Quebec, Canada (September 8, 2020) - A founding charter member of the Hells Angels Motorcycle Club in Quebec has been denied parole on a drug-trafficking sentence — in part because he remains loyal to the motorcycle club.
Michel (Sky) Langlois, 74, also told the Parole Board of Canada he is not interested in being transferred to a halfway house because he fears contracting the coronavirus. He was denied both full parole and day parole.
During a hearing held last week, Langlois’s case management team recommended day parole was acceptable in his case but full parole would be “premature.”
Langlois was arrested in April 2018 in Project Objection, a probe led by the Escouade nationale de répression contre le crime organisé (ENRCO). The investigation alleged a few Hells Angels based in Quebec, including Langlois, controlled drug networks in specific locations across the province.
An undercover agent met with Langlois and another Hells Angel on Aug. 9, 2017 at restaurant on Drummond St. in downtown Montreal to discuss the distribution of drugs in the Outaouais region. The agent learned Langlois claimed to have title over drug trafficking in Petite Nation, a regional county municipality, and was partners in the distribution of nearly 300,000 meth pills and several kilos of hashish.

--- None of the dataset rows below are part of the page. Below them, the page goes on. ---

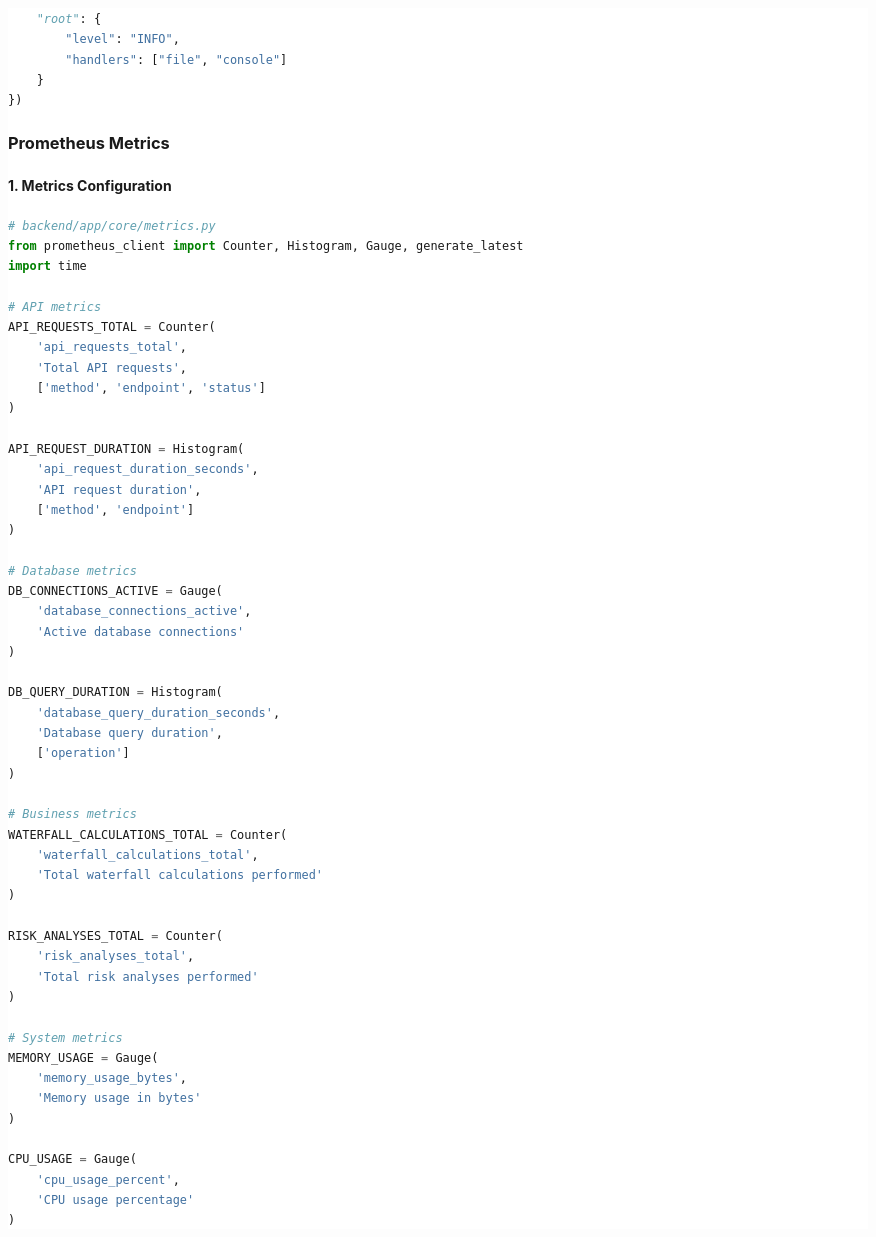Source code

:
 ```python
    "root": {
        "level": "INFO",
        "handlers": ["file", "console"]
    }
})
```

### **Prometheus Metrics**

#### **1. Metrics Configuration**
```python
# backend/app/core/metrics.py
from prometheus_client import Counter, Histogram, Gauge, generate_latest
import time

# API metrics
API_REQUESTS_TOTAL = Counter(
    'api_requests_total',
    'Total API requests',
    ['method', 'endpoint', 'status']
)

API_REQUEST_DURATION = Histogram(
    'api_request_duration_seconds',
    'API request duration',
    ['method', 'endpoint']
)

# Database metrics
DB_CONNECTIONS_ACTIVE = Gauge(
    'database_connections_active',
    'Active database connections'
)

DB_QUERY_DURATION = Histogram(
    'database_query_duration_seconds',
    'Database query duration',
    ['operation']
)

# Business metrics
WATERFALL_CALCULATIONS_TOTAL = Counter(
    'waterfall_calculations_total',
    'Total waterfall calculations performed'
)

RISK_ANALYSES_TOTAL = Counter(
    'risk_analyses_total',
    'Total risk analyses performed'
)

# System metrics
MEMORY_USAGE = Gauge(
    'memory_usage_bytes',
    'Memory usage in bytes'
)

CPU_USAGE = Gauge(
    'cpu_usage_percent',
    'CPU usage percentage'
)
```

On Oct. 3, 2018, Langlois pleaded guilty at the Montreal courthouse to charges of drug trafficking, conspiracy and gangsterism charges. His sentence left him with a prison term of just under 33 months. At the time, Langlois agreed with a summary of facts that were read into the court record. But he told a different story to the parole board last week — that he was merely helping a friend by selling meth and never saw the drugs being sold.
A written summary of the board’s decision indicates Langlois worked on a farm as a teenager before he left for Montreal. In 1963, he began to hang around with the Popeyes, another of Quebec’s motorcycle club at the time.
In 1977, Langlois and several members of the Popeyes were recruited into the Hells Angels and formed the clubs’s first chapter in Canada, based in Montreal. In 1997, he became a founding member of the club’s South chapter, based on the South Shore.
Langlois does not deny he is a Hells Angel but, he told the board he “never committed an offence at their incitation,” according to the summary.
“You do not consider the Hells Angels to be a criminal organization and you adhere to this group solely out of a love for motorcycles and that the group does not recommend to its members that they commit crimes,” it says.
The parole board noted Langlois has been a model inmate who worked in the penitentiary’s library before it was forced to close because of the pandemic. But the board could not overlook the fact Langlois continues to meet with organized crime figures while behind bars.
Langlois will become eligible for a statutory release sometime next year.